August the 10th, the Mosby Museum in Warrenton is holding a Hot Chef competition in which ten regional restaurants including One Block West will prepare three courses of food using ingredients common to the area in the 1860's and 1870's. Tickets for this fundraiser for the museum are available for $125 apiece from the museum at 540-351-1600.

It's fascinating to read up on cow heels (typically pickled as in pickled pigs feet), pickled oysters, and cod sounds (swim bladders). It really brings home the absence of refrigeration and the need to not let anything go to waste.

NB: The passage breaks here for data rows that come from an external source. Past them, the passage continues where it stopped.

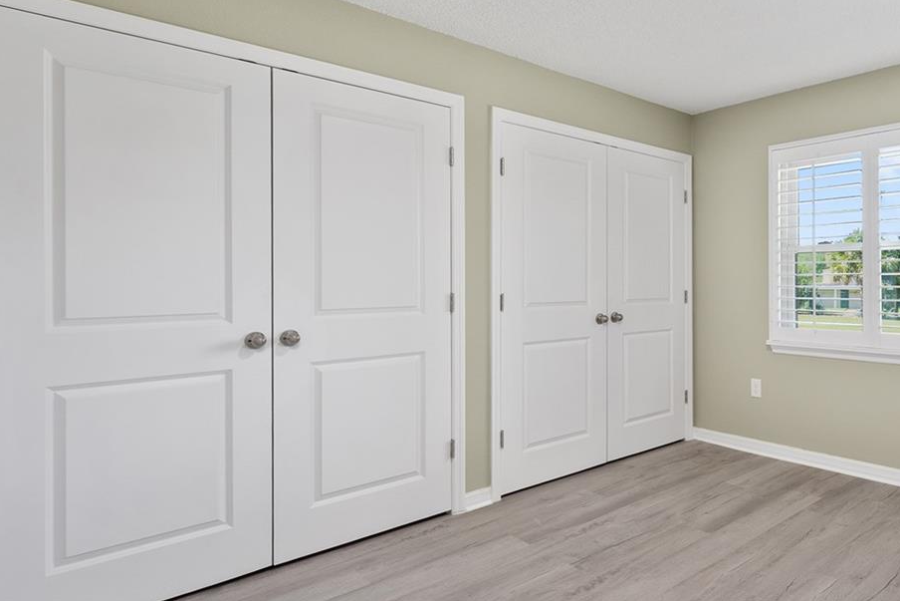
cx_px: 666
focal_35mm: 23
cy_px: 289
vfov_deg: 55.1
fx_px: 575
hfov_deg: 71.3
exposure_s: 1/4
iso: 125
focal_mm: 13
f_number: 9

But what is most striking to me in browsing these old cookbooks is the fundamental assumption that the reader already knows how to cook. In this day and age of explaining technique in minute detail in recipes, these recipes are refreshing to me. All I ever need or want is a basic sketch of the dish and by and large, that's all you get from these receipt books.

Here's an example from Mary Randolph's The Virginia Housewife:

Pepper Pot. Boil two or three pounds of tripe, cut it in pieces, and put it on the fire with a knuckle of veal, and a sufficient quantity of water; part of a pod of pepper, a little spice, sweet herbs according to your taste, salt, and some dumplins; stew it till tender, and thicken the gravy with butter and flour.

I like that this receipt leaves the spicing to the cook's discretion, that it assumes you already know how to make "dumplins," and that you are familiar with thickening a stew with beurre manié or "butter and flour."

These recipes are the way that we chefs communicate with each other, so they are very familiar to me. But they are also a reminder of how far we are removed from the day that a girl did not get into her teens without having learned how to cook.